Obama Must Take a Harder Line Against Iran

<--

Obama moet een hardere lijn kiezen tegen Iran

Vorige week is in Pittsburgh geschiedenis geschreven. Er is daar een stap in de richting van een nieuwe wereldorde gezet. De G20 –en niet de G7 van belangrijkste westerse industriële mogendheden– bepaalt voortaan het mondiale economische beleid.

De nieuwe rol van de G20 betekent dat het Westen verzwakt is en nieuwe economieën als Rusland en China opkomen. „Dramatische veranderingen in de wereldeconomie worden niet altijd weerspiegeld in de mondiale architectuur voor economische samenwerking”, constateerden de wereldleiders. Sinds vorige week is daar dus verandering in gekomen.

Daarbij hoort ook een grotere invloed van opkomende economieën in het Internationale Monetaire Fonds IMF. De wereldleiders hebben er in hun slotverklaring al beloftes over gedaan. Zij willen een verandering in de stemverhouding ten nadele van de rijke landen en ten voordele van de opkomende economieën en ontwikkelingslanden. En hetzelfde moet gaan gelden voor de Wereldbank.

Dat deze ontwikkeling de Europese stem marginaliseert is duidelijk. De G7 blijft bestaan, maar wordt een club waarin de posities van westerse landen onder Amerikaanse leiding worden afgestemd. Meer stemgewicht voor landen als China in het IMF en de Wereldbank gaat per definitie ten koste van de Europese stem.
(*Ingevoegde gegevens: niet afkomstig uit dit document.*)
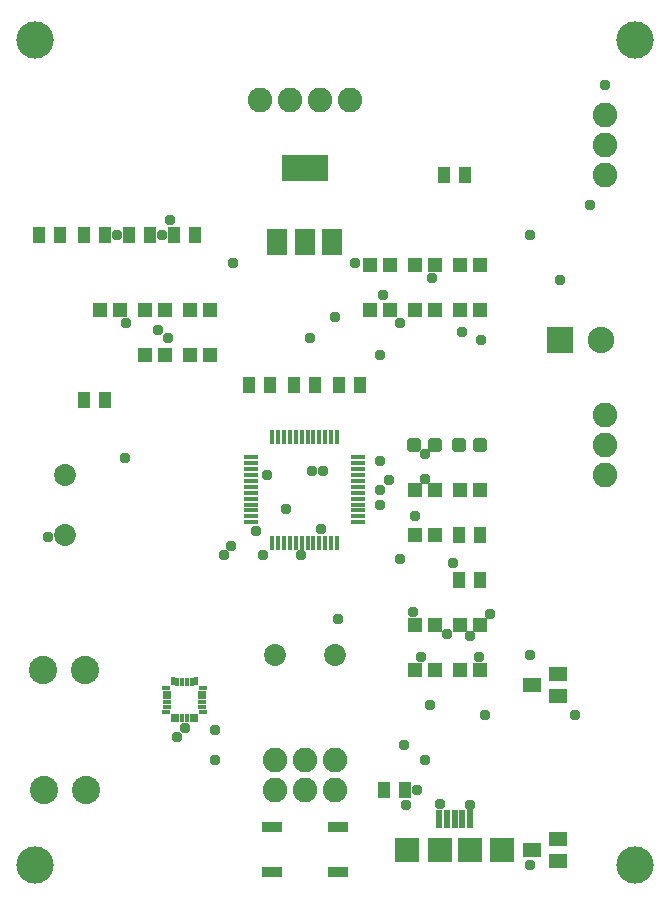
<source format=gts>
G75*
%MOIN*%
%OFA0B0*%
%FSLAX25Y25*%
%IPPOS*%
%LPD*%
%AMOC8*
5,1,8,0,0,1.08239X$1,22.5*
%
%ADD10C,0.12414*%
%ADD11R,0.05131X0.04737*%
%ADD12R,0.03950X0.05524*%
%ADD13C,0.01990*%
%ADD14C,0.08200*%
%ADD15R,0.01587X0.04737*%
%ADD16R,0.04737X0.01587*%
%ADD17R,0.02178X0.06312*%
%ADD18R,0.07887X0.08280*%
%ADD19R,0.08280X0.08280*%
%ADD20C,0.09400*%
%ADD21R,0.08800X0.08800*%
%ADD22C,0.08800*%
%ADD23R,0.06312X0.04737*%
%ADD24R,0.02749X0.01784*%
%ADD25R,0.03162X0.01784*%
%ADD26R,0.01784X0.02749*%
%ADD27R,0.01784X0.03162*%
%ADD28R,0.00409X0.01783*%
%ADD29R,0.01783X0.00409*%
%ADD30C,0.07300*%
%ADD31R,0.06706X0.08674*%
%ADD32R,0.15761X0.08674*%
%ADD33R,0.06800X0.03800*%
%ADD34C,0.03778*%
D10*
X0041300Y0061300D03*
X0241300Y0061300D03*
X0241300Y0336300D03*
X0041300Y0336300D03*
D11*
X0062954Y0246300D03*
X0069646Y0246300D03*
X0077954Y0246300D03*
X0084646Y0246300D03*
X0092954Y0246300D03*
X0099646Y0246300D03*
X0099646Y0231300D03*
X0092954Y0231300D03*
X0084646Y0231300D03*
X0077954Y0231300D03*
X0152954Y0246300D03*
X0159646Y0246300D03*
X0167954Y0246300D03*
X0174646Y0246300D03*
X0182954Y0246300D03*
X0189646Y0246300D03*
X0189646Y0261300D03*
X0182954Y0261300D03*
X0174646Y0261300D03*
X0167954Y0261300D03*
X0159646Y0261300D03*
X0152954Y0261300D03*
X0167954Y0186300D03*
X0174646Y0186300D03*
X0182954Y0186300D03*
X0189646Y0186300D03*
X0174646Y0171300D03*
X0167954Y0171300D03*
X0167954Y0141300D03*
X0174646Y0141300D03*
X0182954Y0141300D03*
X0189646Y0141300D03*
X0189646Y0126300D03*
X0182954Y0126300D03*
X0174646Y0126300D03*
X0167954Y0126300D03*
D12*
X0182757Y0156300D03*
X0189843Y0156300D03*
X0189843Y0171300D03*
X0182757Y0171300D03*
X0149843Y0221300D03*
X0142757Y0221300D03*
X0134843Y0221300D03*
X0127757Y0221300D03*
X0119843Y0221300D03*
X0112757Y0221300D03*
X0094843Y0271300D03*
X0087757Y0271300D03*
X0079843Y0271300D03*
X0072757Y0271300D03*
X0064843Y0271300D03*
X0057757Y0271300D03*
X0049843Y0271300D03*
X0042757Y0271300D03*
X0057757Y0216300D03*
X0064843Y0216300D03*
X0157757Y0086300D03*
X0164843Y0086300D03*
X0177757Y0291300D03*
X0184843Y0291300D03*
D13*
X0181474Y0202673D02*
X0181474Y0199927D01*
X0181474Y0202673D02*
X0184220Y0202673D01*
X0184220Y0199927D01*
X0181474Y0199927D01*
X0181474Y0201817D02*
X0184220Y0201817D01*
X0188380Y0202673D02*
X0188380Y0199927D01*
X0188380Y0202673D02*
X0191126Y0202673D01*
X0191126Y0199927D01*
X0188380Y0199927D01*
X0188380Y0201817D02*
X0191126Y0201817D01*
X0173380Y0202673D02*
X0173380Y0199927D01*
X0173380Y0202673D02*
X0176126Y0202673D01*
X0176126Y0199927D01*
X0173380Y0199927D01*
X0173380Y0201817D02*
X0176126Y0201817D01*
X0166474Y0202673D02*
X0166474Y0199927D01*
X0166474Y0202673D02*
X0169220Y0202673D01*
X0169220Y0199927D01*
X0166474Y0199927D01*
X0166474Y0201817D02*
X0169220Y0201817D01*
D14*
X0231300Y0201300D03*
X0231300Y0191300D03*
X0231300Y0211300D03*
X0231300Y0291300D03*
X0231300Y0301300D03*
X0231300Y0311300D03*
X0146300Y0316300D03*
X0136300Y0316300D03*
X0126300Y0316300D03*
X0116300Y0316300D03*
X0121300Y0096300D03*
X0121300Y0086300D03*
X0131300Y0086300D03*
X0131300Y0096300D03*
X0141300Y0096300D03*
X0141300Y0086300D03*
D15*
X0142127Y0168583D03*
X0140158Y0168583D03*
X0138190Y0168583D03*
X0136221Y0168583D03*
X0134253Y0168583D03*
X0132284Y0168583D03*
X0130316Y0168583D03*
X0128347Y0168583D03*
X0126379Y0168583D03*
X0124410Y0168583D03*
X0122442Y0168583D03*
X0120473Y0168583D03*
X0120473Y0204017D03*
X0122442Y0204017D03*
X0124410Y0204017D03*
X0126379Y0204017D03*
X0128347Y0204017D03*
X0130316Y0204017D03*
X0132284Y0204017D03*
X0134253Y0204017D03*
X0136221Y0204017D03*
X0138190Y0204017D03*
X0140158Y0204017D03*
X0142127Y0204017D03*
D16*
X0149017Y0197127D03*
X0149017Y0195158D03*
X0149017Y0193190D03*
X0149017Y0191221D03*
X0149017Y0189253D03*
X0149017Y0187284D03*
X0149017Y0185316D03*
X0149017Y0183347D03*
X0149017Y0181379D03*
X0149017Y0179410D03*
X0149017Y0177442D03*
X0149017Y0175473D03*
X0113583Y0175473D03*
X0113583Y0177442D03*
X0113583Y0179410D03*
X0113583Y0181379D03*
X0113583Y0183347D03*
X0113583Y0185316D03*
X0113583Y0187284D03*
X0113583Y0189253D03*
X0113583Y0191221D03*
X0113583Y0193190D03*
X0113583Y0195158D03*
X0113583Y0197127D03*
D17*
X0176182Y0076733D03*
X0178741Y0076733D03*
X0181300Y0076733D03*
X0183859Y0076733D03*
X0186418Y0076733D03*
D18*
X0197048Y0066300D03*
X0165552Y0066300D03*
D19*
X0176300Y0066300D03*
X0186300Y0066300D03*
D20*
X0058387Y0086300D03*
X0044607Y0086300D03*
X0044213Y0126300D03*
X0057993Y0126300D03*
D21*
X0216300Y0236300D03*
D22*
X0230080Y0236300D03*
D23*
X0215631Y0125040D03*
X0215631Y0117560D03*
X0206969Y0121300D03*
X0215631Y0070040D03*
X0215631Y0062560D03*
X0206969Y0066300D03*
D24*
X0097412Y0112363D03*
X0097412Y0120237D03*
X0085188Y0120237D03*
X0085188Y0112363D03*
D25*
X0085394Y0113938D03*
X0085394Y0115513D03*
X0085394Y0117087D03*
X0085394Y0118662D03*
X0097206Y0118662D03*
X0097206Y0117087D03*
X0097206Y0115513D03*
X0097206Y0113938D03*
D26*
X0095237Y0110188D03*
X0087363Y0110188D03*
X0087363Y0122412D03*
X0095237Y0122412D03*
D27*
X0093662Y0122206D03*
X0092087Y0122206D03*
X0090513Y0122206D03*
X0088938Y0122206D03*
X0088938Y0110394D03*
X0090513Y0110394D03*
X0092087Y0110394D03*
X0093662Y0110394D03*
D28*
X0095831Y0112365D03*
X0095831Y0120235D03*
X0086769Y0120235D03*
X0086769Y0112365D03*
D29*
X0087365Y0111769D03*
X0095235Y0111769D03*
X0095235Y0120831D03*
X0087365Y0120831D03*
D30*
X0121300Y0131300D03*
X0141300Y0131300D03*
X0051300Y0171300D03*
X0051300Y0191300D03*
D31*
X0122245Y0268898D03*
X0131300Y0268898D03*
X0140355Y0268898D03*
D32*
X0131300Y0293702D03*
D33*
X0120300Y0073800D03*
X0120300Y0058800D03*
X0142300Y0058800D03*
X0142300Y0073800D03*
D34*
X0165161Y0081300D03*
X0168800Y0086300D03*
X0176300Y0081578D03*
X0186300Y0081300D03*
X0171300Y0096300D03*
X0164425Y0101300D03*
X0173175Y0114425D03*
X0170050Y0130675D03*
X0178800Y0138175D03*
X0186300Y0137550D03*
X0189425Y0130675D03*
X0193175Y0145050D03*
X0206300Y0131300D03*
X0191300Y0111300D03*
X0167550Y0145675D03*
X0163175Y0163175D03*
X0168175Y0177550D03*
X0171300Y0190050D03*
X0171300Y0198175D03*
X0159425Y0189425D03*
X0156300Y0186300D03*
X0156300Y0181300D03*
X0156300Y0195786D03*
X0137550Y0192550D03*
X0133800Y0192550D03*
X0125050Y0180050D03*
X0115050Y0172550D03*
X0117550Y0164425D03*
X0106925Y0167550D03*
X0104425Y0164425D03*
X0118800Y0191300D03*
X0136925Y0173175D03*
X0130050Y0164425D03*
X0142550Y0143175D03*
X0180675Y0161925D03*
X0221300Y0111300D03*
X0206300Y0061300D03*
X0101300Y0096300D03*
X0101300Y0106300D03*
X0091300Y0106925D03*
X0088800Y0103800D03*
X0045675Y0170675D03*
X0071300Y0196925D03*
X0085675Y0236925D03*
X0082550Y0239425D03*
X0071925Y0241925D03*
X0068800Y0271300D03*
X0083800Y0271300D03*
X0086300Y0276300D03*
X0107550Y0261925D03*
X0133175Y0236925D03*
X0141300Y0243800D03*
X0148175Y0261925D03*
X0157550Y0251300D03*
X0163175Y0241925D03*
X0156300Y0231300D03*
X0173800Y0256925D03*
X0183800Y0238800D03*
X0190050Y0236300D03*
X0206300Y0271300D03*
X0216300Y0256300D03*
X0226300Y0281300D03*
X0231300Y0321300D03*
M02*

</source>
In de praktijk is het al te merken. President Obama liet zich weinig gelegen liggen aan de Europese stem toen hij in de aanloop naar de G20 besloot tot het opzeggen van het anti-raketschild in Polen en Tsjechië. Die stap was vooral bedoeld om energiegigant Rusland voor de nieuwe wereldorde te paaien. Obama heeft de steun van het Kremlin nodig voor een nieuw akkoord dat eind dit jaar het aantal intercontinentale kernraketten van Rusland en Amerika verder aan banden legt. Hij heeft het Kremlin ook nodig voor het oplossen van de kwestie-Iran. Toen de Amerikaanse president drie weken gelden het raketschild naar de prullenbak verwees, stelde hij dat de Iraanse dreiging tegen Amerika minder ernstig is dan onder Bush. Maar in Pittsburgh pleitte hij alweer voor zwaardere sancties. Want Iran blijkt in het geniep een tweede nucleaire centrale te hebben. Op de achtergrond speelt dat Israël laat doorschemeren Iraanse installaties te zullen bombarderen als de nationale veiligheid dat gebiedt. Maar voorlopig gunt Israël de Amerikanen het voordeel van de twijfel door Obama’s dubbelstrategie te aanvaarden.

De kans dat deze strategie werkt lijkt mij gezien de geschiedenis van de Amerikaans-Iraanse betrekkingen niet al te groot. Naar wat Israël dan gaat doen kan ik slechts gissen. Wel is duidelijk dat een eventuele Israëlische aanval dramatische gevolgen kan hebben, zoals het met mijnen afsluiten van de Straat van Hormoes, waardoor de olievoorziening van delen van de wereld gevaar loopt. Ook is het uiterst onzeker of een Israëlische aanval het Iraanse atoomprogramma stopt of vertraagt. Daarvoor lijken de gegevens van de inlichtingendiensten te onbetrouwbaar, blijkens de bekendmaking van een nieuwe verrijkingsfabriek en de discussie over hoever Iran van een kernwapen is verwijderd.

Zeker is dat die nieuwe Iraanse fabriek in één klap Obama’s politiek van toenadering heeft doen ontsporen. Dit betekent dat de Amerikanen een hardere lijn moeten inzetten.

In Pittsburgh werd geschiedenis geschreven omdat daar de contouren van een nieuwe wereldorde zijn gepresenteerd. Maar het is de vraag of de opkomende landen van die nieuwe wereldorde, zoals China en Rusland, bereid zijn samen met Amerika de problemen van de oude wereldorde op te lossen. China is afhankelijk van Iran’s olie en gas. En Rusland gunt Amerika geen diplomatieke successen.